Diagram showing the metadata service databases and their relationships. The preservation metadata database (PREMIS) contains intellectual entities, representations, files, events, agents, and a planned rights entity. The descriptive metadata database holds Dublin Core documents. The location database tracks repository files. Technical metadata is stored in S3 object storage.

Preservation metadata database

A MongoDB database based on the PREMIS data model. It holds these document types:

  • Intellectual Entities (IEs): each information package (AIP) is described as one IE document, representing the root level of the package. Every IE carries a submission agreement identifier. A dedicated rights entity is planned for the future to hold this data.
  • Representations: each IE contains at least one representation.
  • Files: the files within each representation. Format identification results from ingest are stored here, enhancing each file document with its identified format.
  • Events: PREMIS events, both client-submitted and DPS-generated.

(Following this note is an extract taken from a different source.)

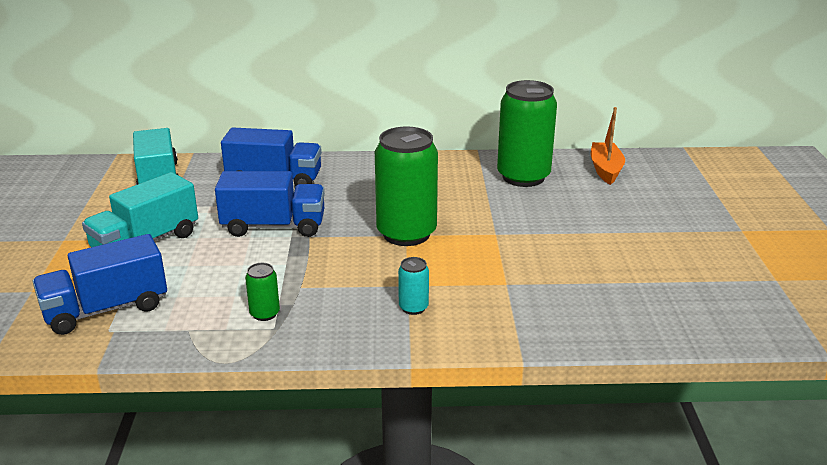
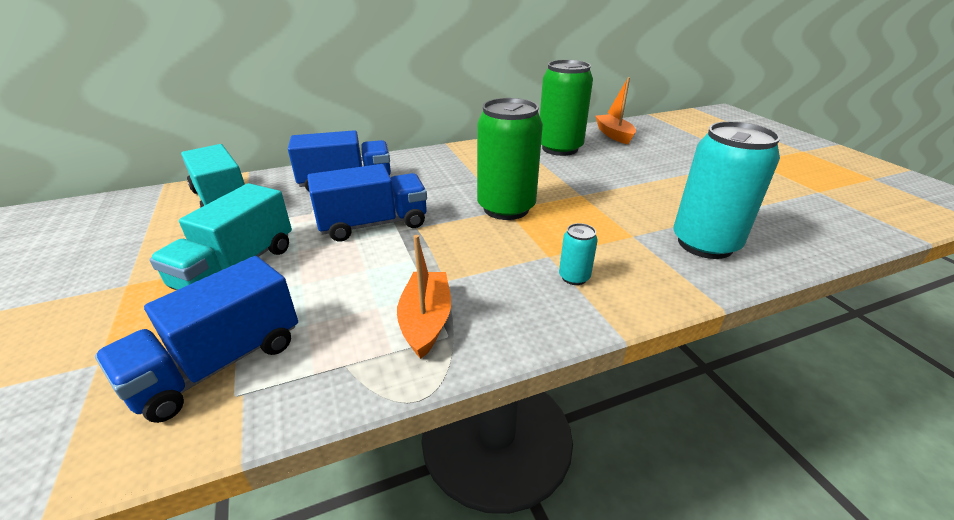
camera: 20 degrees left, 5 degrees up
(264, 314) = (426, 321): green can -> orange boat
(571, 305) = (705, 244): none -> turquoise can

Every event is related to an IE, and can optionally also be attached to a specific file.
  • Agents: the people, organisations, or software that performed each event.

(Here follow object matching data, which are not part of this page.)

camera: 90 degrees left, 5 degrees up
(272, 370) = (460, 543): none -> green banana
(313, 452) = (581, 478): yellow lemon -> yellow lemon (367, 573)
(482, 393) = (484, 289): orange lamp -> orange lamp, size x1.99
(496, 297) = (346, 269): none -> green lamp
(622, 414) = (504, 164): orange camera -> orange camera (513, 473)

For formal PREMIS definitions of these entity types, see Entity management at the NLN.

Descriptive metadata database

A MongoDB database. Each IE is linked to exactly one Dublin Core document. This is the metadata you submit through the Submission API, stored separately from the preservation metadata but connected to the same IEs.

Location database

A MongoDB database. The DPS repackages and reorganises the files submitted in SIPs for better utilisation of the bit repository. This database tracks where files are physically stored. Each repository file document is linked to both an IE document and the file documents it contains.

Object storage for extracted metadata

The outputs of metadata extraction tools (MediaInfo and ExifTool) are stored as files in an S3 object storage bucket. File documents in the databases refer to the paths in this bucket.

How metadata is accessed

Metadata access currently happens through the public API. The following data is available:

Dublin Core metadata

Retrievable per submission through the API. When you request a specific submission, you can include the descriptive metadata that was submitted with it.

PREMIS events

Retrievable per submission through the API. Both client-submitted and DPS-generated events can be retrieved for a given submission.

File metadata

Retrievable per file through the API, including file paths and checksums.

Submission listing

You can list submissions within a given contract through the API, paginated.

Dissemination

You can create a dissemination request and poll its status through the API. The actual download of disseminated content happens outside the API. SIP metadata files are preserved in the same manner as the data, and can be retrieved this way.


Metadata stored but not currently accessible through the API:

  • Extracted technical metadata is stored in S3 object storage but is not yet accessible to clients through the API.

We are working towards a richer access model where searches can be performed across intellectual entities in the preservation database, and events and other metadata can be retrieved in the context of IEs. The current section describes what is available today. The access layer is under active development.

How metadata changes over time

Metadata in the DPS follows three different update models. Some of these are implemented, while others are planned:

  • Versioned (planned): Dublin Core metadata will be updateable through the API, with each change recorded as an auditable event. This is not yet available.
  • Append-only: PREMIS events can only be added, never modified. New events are appended to the existing record. A custodian can trigger re-extraction of technical metadata for individual files, producing a new extraction output while keeping the old.
  • Immutable: SIP metadata files are frozen at submission and cannot be changed.